I have a Loss function L and 2 signals f(t),g(t) .
I would like to find the function s
that minimize: L(f(t)-g(t+s(t)))+lambda*integral(s''(t))
Ideally the s
should be a polynomial or a spline.
Here the code I have written to start the problem:
import numpy as np
from numpy import *
from numpy.linalg import *
import sklearn as sk
import scipy as sp
import scipy.io
from matplotlib.pyplot import *
from scipy.interpolate import *
#mat = scipy.io.loadmat('/home/luca/Documents/phd_python_code/peak_aligment/john_example.mat')

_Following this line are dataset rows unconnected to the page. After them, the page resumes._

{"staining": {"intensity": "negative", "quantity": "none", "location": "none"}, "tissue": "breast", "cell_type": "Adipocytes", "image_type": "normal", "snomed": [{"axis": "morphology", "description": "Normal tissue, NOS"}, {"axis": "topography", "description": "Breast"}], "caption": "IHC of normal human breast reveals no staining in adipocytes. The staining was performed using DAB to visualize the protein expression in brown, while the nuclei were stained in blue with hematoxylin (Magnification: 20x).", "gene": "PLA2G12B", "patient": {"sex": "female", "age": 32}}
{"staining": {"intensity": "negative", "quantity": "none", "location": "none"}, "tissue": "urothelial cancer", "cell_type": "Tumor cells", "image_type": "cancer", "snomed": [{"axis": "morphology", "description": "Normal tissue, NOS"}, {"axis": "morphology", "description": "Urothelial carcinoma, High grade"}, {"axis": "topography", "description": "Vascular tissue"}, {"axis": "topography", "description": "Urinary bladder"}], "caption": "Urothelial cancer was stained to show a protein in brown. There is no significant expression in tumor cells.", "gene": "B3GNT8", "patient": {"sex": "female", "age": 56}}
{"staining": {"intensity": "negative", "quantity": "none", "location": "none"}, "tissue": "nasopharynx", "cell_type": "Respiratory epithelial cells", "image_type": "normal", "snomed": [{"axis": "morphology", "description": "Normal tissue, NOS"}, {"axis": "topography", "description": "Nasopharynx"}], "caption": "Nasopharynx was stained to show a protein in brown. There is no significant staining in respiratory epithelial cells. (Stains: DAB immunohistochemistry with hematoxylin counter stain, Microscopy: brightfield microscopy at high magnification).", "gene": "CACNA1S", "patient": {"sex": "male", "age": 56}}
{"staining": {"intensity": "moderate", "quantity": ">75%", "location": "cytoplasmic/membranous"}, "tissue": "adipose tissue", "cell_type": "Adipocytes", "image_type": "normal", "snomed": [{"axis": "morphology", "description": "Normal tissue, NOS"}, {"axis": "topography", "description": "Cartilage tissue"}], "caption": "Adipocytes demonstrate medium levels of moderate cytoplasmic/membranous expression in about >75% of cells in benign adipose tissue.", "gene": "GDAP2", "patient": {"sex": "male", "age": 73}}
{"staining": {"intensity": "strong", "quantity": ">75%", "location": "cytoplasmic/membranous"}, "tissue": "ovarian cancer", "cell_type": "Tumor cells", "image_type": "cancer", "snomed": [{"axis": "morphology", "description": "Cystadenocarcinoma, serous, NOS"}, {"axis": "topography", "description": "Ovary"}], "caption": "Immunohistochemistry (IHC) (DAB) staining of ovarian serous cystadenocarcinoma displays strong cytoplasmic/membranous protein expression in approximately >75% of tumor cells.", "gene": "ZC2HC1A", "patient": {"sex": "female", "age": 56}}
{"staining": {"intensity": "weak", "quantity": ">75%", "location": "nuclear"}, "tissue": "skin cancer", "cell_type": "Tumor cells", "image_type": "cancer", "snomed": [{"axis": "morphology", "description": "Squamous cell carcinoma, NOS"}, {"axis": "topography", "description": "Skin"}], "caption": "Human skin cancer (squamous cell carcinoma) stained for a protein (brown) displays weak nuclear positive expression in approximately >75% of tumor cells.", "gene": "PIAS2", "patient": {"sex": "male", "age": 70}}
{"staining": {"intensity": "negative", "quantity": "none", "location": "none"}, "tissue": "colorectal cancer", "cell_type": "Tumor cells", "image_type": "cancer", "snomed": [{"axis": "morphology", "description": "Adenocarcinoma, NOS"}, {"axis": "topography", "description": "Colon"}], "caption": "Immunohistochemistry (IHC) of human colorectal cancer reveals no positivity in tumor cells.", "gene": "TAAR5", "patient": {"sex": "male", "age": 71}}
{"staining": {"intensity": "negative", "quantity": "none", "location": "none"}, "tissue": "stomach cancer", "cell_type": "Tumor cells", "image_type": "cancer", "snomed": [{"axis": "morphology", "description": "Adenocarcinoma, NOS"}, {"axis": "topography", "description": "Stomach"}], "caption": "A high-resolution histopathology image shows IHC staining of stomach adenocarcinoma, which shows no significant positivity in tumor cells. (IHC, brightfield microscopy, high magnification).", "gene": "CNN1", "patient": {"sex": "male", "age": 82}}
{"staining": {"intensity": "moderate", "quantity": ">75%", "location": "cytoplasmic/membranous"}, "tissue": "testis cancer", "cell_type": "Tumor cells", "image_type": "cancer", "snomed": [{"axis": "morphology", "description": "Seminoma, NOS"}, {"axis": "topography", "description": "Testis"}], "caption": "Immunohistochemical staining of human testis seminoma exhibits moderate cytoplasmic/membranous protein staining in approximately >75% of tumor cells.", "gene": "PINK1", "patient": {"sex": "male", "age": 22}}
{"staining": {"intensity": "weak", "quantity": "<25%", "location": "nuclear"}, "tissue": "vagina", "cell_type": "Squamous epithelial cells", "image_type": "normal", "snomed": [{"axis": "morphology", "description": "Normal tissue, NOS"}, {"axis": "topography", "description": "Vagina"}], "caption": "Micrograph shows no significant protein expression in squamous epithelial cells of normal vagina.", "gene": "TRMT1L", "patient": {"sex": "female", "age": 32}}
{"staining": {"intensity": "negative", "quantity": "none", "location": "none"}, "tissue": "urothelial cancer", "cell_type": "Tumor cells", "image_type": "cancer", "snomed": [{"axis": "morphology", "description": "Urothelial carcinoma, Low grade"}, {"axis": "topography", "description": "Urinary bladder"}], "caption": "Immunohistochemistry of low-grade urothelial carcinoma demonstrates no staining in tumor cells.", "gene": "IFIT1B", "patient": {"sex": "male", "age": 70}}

mat = scipy.io.loadmat('../peak_aligment/john_example.mat')
t1=mat["t1"].squeeze()
t2=mat["t2"].squeeze()
t3=mat["t3"].squeeze()
t=sort(unique(concatenate((t1,t2,t3),axis=0)))
t_min=max(min(t1),min(t2),min(t3))
t_max=min(max(t1),max(t2),max(t3))
t=[val for val in t if t_min<=val<=t_max]
sig1=mat["sig_1"].squeeze()
sig2=mat["sig_2"].squeeze()
sig3=mat["sig_3"].squeeze()
s1=interp1d(t1,sig1,kind="cubic")
s2=interp1d(t2,sig2,kind="cubic")
s3=interp1d(t3,sig3,kind="cubic")
EDIT: I am closer to the solutions but I am still having problems.
I defined a cost function:
def lost_function(p):
pt=polyval(p,t)
return norm(s1(t)-s2(pt))/len(index)
And I am trying to minimize it using scipy.optimize.minize.
the main problem is that often pt
is outside the range value of t
. So when I call s2(pt) i
receive an error. How can I interpolate the function also outside the range of t?